Required task A: From the passage about the radar test of the stealth aircraft, extract the text starting at "I exhale. The" and ending at "it flew overhead.".
Required task B: In the passage about the radar test of the stealth aircraft, what type of airplane does the radar operator say the blip looks like?

Document excerpt:
“Bogie acquired, sir,” the radar operator tells the young captain in charge.
For a moment I’m startled, watching a moving blip that should not be. And it is big, unmistakable.
“Looks like a T-38, sir,” says the operator.
I exhale. The T-38 chase plane is being acquired by their radar detection. The radar operator has no idea that two airplanes should be on his scope—not one—and that he never did pick up Have Blue as it flew overhead.
“Sorry, sir,” the young captain says to me with a smug sneer. “Looks like your gizmo isn’t working too good.” Had this been a combat situation, the stealth fighter could have used high-precision, laser-guided bombs against the van and that smug captain would never have known what hit him. Might have taught him a lesson in good grammar too.
The van door opens and the young sergeant steps into the dark coolness, still looking as if he had hallucinated in the desert heat—seeing with his own eyes a strange diamond apparition that his missiles failed to lock onto.
“Captain,” he began, “you won’t believe this…”

Extracted information:
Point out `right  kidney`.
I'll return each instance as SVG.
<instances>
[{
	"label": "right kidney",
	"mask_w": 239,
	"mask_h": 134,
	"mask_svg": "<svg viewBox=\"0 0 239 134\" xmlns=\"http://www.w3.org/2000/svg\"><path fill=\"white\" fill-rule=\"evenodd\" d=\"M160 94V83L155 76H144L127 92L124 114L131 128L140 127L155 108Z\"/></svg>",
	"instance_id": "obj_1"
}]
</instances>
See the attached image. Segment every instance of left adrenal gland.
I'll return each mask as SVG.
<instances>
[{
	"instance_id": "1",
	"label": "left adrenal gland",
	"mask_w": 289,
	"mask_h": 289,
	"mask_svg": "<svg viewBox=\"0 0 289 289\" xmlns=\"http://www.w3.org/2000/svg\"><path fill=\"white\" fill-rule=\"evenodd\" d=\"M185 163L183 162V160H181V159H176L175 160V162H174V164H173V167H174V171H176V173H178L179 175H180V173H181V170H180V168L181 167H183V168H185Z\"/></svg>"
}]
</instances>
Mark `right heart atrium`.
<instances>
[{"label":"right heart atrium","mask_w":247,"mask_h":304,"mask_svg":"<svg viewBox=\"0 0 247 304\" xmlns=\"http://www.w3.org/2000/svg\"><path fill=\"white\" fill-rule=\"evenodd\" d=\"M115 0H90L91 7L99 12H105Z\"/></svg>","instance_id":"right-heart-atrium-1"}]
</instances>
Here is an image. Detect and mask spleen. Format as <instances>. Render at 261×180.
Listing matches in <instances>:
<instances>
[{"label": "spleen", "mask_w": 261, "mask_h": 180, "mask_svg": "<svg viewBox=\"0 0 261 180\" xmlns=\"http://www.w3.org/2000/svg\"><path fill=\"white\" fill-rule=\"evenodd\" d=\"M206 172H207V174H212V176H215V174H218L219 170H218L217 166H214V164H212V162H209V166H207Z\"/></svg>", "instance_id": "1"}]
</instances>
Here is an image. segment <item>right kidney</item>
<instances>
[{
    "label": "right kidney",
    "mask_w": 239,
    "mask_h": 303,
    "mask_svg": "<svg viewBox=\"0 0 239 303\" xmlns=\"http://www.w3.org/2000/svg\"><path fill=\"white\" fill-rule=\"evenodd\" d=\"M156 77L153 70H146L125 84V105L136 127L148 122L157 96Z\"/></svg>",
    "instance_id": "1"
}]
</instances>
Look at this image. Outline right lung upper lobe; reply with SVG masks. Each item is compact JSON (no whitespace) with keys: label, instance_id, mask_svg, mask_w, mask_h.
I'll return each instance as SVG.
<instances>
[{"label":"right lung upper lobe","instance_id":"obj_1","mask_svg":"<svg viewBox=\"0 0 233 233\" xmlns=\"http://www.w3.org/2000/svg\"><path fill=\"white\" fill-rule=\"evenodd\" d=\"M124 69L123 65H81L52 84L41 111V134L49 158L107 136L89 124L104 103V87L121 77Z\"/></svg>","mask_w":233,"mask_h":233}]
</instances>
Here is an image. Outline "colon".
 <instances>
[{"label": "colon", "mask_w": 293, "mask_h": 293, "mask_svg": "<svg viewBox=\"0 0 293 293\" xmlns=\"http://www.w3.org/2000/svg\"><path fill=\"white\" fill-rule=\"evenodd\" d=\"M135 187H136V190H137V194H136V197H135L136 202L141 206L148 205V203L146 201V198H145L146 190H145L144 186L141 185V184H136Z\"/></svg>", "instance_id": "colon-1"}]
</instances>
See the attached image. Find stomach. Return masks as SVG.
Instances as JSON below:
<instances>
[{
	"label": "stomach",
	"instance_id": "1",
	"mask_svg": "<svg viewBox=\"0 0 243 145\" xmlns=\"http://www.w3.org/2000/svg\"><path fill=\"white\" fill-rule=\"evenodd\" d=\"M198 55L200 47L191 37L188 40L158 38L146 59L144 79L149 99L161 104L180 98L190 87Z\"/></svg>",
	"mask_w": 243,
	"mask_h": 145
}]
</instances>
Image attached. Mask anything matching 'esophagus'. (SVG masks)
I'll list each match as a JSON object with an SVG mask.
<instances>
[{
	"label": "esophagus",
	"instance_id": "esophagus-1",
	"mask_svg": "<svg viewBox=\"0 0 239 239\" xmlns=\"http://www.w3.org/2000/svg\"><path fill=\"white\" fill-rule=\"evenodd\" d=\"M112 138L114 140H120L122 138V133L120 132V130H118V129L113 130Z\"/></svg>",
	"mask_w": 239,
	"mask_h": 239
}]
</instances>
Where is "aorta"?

...

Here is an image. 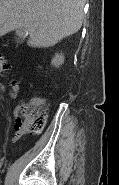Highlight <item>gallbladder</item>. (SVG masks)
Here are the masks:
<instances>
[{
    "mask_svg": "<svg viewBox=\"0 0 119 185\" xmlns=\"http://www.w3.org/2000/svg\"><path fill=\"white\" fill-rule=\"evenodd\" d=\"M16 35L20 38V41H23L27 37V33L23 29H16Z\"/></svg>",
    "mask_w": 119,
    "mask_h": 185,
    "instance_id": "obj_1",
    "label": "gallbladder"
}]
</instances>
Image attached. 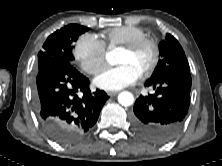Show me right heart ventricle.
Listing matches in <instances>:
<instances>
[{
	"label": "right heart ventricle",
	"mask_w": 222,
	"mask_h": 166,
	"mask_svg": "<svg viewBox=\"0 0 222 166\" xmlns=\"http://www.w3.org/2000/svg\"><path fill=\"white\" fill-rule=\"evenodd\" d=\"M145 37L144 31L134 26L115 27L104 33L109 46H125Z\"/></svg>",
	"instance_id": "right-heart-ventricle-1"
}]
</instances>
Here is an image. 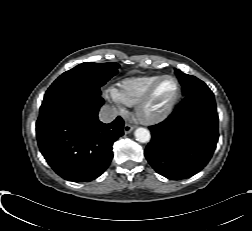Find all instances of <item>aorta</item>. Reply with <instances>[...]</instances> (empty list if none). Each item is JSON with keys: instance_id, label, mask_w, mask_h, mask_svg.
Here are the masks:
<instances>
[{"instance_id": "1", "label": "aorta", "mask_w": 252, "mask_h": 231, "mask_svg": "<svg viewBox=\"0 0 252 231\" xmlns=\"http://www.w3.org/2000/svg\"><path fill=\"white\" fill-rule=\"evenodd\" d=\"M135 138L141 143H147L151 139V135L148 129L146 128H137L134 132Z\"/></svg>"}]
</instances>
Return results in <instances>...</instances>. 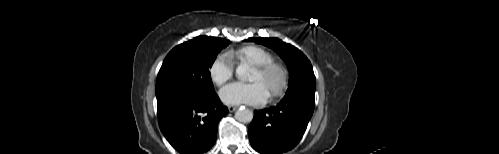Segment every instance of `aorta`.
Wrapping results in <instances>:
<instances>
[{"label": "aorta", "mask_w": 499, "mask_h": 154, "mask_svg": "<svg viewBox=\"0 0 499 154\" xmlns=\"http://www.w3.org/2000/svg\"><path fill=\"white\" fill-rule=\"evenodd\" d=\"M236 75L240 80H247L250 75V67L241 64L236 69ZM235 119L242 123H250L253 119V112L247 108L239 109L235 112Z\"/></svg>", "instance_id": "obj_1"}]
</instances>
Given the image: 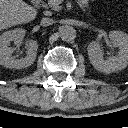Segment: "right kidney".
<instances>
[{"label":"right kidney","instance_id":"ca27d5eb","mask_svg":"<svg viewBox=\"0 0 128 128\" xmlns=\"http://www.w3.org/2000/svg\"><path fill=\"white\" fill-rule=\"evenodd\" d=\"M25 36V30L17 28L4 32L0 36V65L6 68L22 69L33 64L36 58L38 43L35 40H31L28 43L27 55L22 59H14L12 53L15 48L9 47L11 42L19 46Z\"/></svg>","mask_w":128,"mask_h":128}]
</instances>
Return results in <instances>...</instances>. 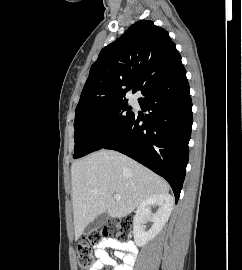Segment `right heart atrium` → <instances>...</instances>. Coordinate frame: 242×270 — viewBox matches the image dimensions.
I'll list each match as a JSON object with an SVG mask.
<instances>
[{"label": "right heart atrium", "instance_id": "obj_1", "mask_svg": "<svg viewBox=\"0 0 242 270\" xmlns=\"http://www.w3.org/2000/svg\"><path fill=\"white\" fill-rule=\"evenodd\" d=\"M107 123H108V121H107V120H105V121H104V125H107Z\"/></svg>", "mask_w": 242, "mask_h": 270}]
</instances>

Solution A:
I exhale. The T-38 chase plane is being acquired by their radar detection. The radar operator has no idea that two airplanes should be on his scope—not one—and that he never did pick up Have Blue as it flew overhead.

Solution B: A T-38.